Task details: Could you give the text read from every record as a Markdown table with two columns, No. and Text, one line per row, numbered in order, leaving out blank lines and the pictures?

Working data:
[Start of Attachment]

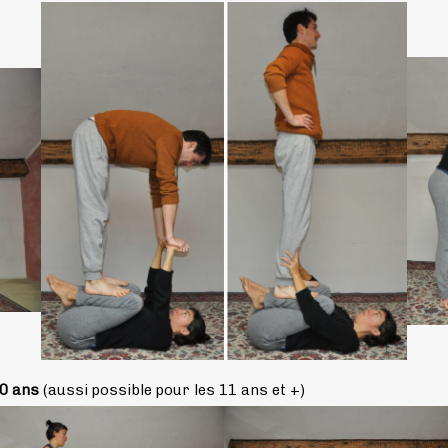
10 ans
(aussi possible pour les 11 ans et +)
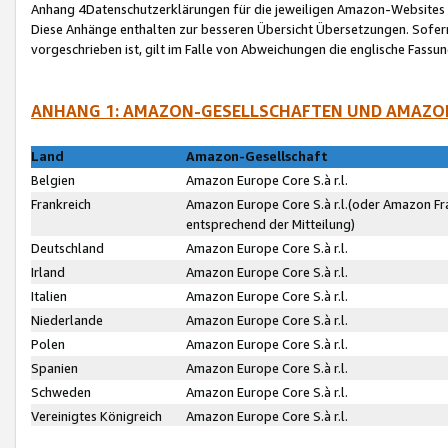
Anhang 4Datenschutzerklärungen für die jeweiligen Amazon-Websites
Diese Anhänge enthalten zur besseren Übersicht Übersetzungen. Sofe
vorgeschrieben ist, gilt im Falle von Abweichungen die englische Fass
ANHANG 1: AMAZON-GESELLSCHAFTEN UND AMAZO
Land
Amazon-Gesellschaft
Belgien
Amazon Europe Core S.à r.l.
Frankreich
Amazon Europe Core S.à r.l.(oder Amazon Fr
entsprechend der Mitteilung)
Deutschland
Amazon Europe Core S.à r.l.
Irland
Amazon Europe Core S.à r.l.
Italien
Amazon Europe Core S.à r.l.
Niederlande
Amazon Europe Core S.à r.l.
Polen
Amazon Europe Core S.à r.l.
Spanien
Amazon Europe Core S.à r.l.
Schweden
Amazon Europe Core S.à r.l.
Vereinigtes Königreich
Amazon Europe Core S.à r.l.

[End of Attachment]

Result of the task:
| No. | Text |
|---|---|
| 1 | 10 ans |
| 2 | (aussi possible pour les 11 ans et +) |
| 3 | Anhang 4Datenschutzerklärungen für die jeweiligen Amazon-Websites |
| 4 | Diese Anhänge enthalten zur besseren Übersicht Übersetzungen. Sofe |
| 5 | vorgeschrieben ist, gilt im Falle von Abweichungen die englische Fass |
| 6 | ANHANG 1: AMAZON-GESELLSCHAFTEN UND AMAZO |
| 7 | Land |
| 8 | Amazon-Gesellschaft |
| 9 | Belgien |
| 10 | Amazon Europe Core S.à r.l. |
| 11 | Frankreich |
| 12 | Amazon Europe Core S.à r.l.(oder Amazon Fr |
| 13 | entsprechend der Mitteilung) |
| 14 | Deutschland |
| 15 | Amazon Europe Core S.à r.l. |
| 16 | Irland |
| 17 | Amazon Europe Core S.à r.l. |
| 18 | Italien |
| 19 | Amazon Europe Core S.à r.l. |
| 20 | Niederlande |
| 21 | Amazon Europe Core S.à r.l. |
| 22 | Polen |
| 23 | Amazon Europe Core S.à r.l. |
| 24 | Spanien |
| 25 | Amazon Europe Core S.à r.l. |
| 26 | Schweden |
| 27 | Amazon Europe Core S.à r.l. |
| 28 | Vereinigtes Königreich |
| 29 | Amazon Europe Core S.à r.l. |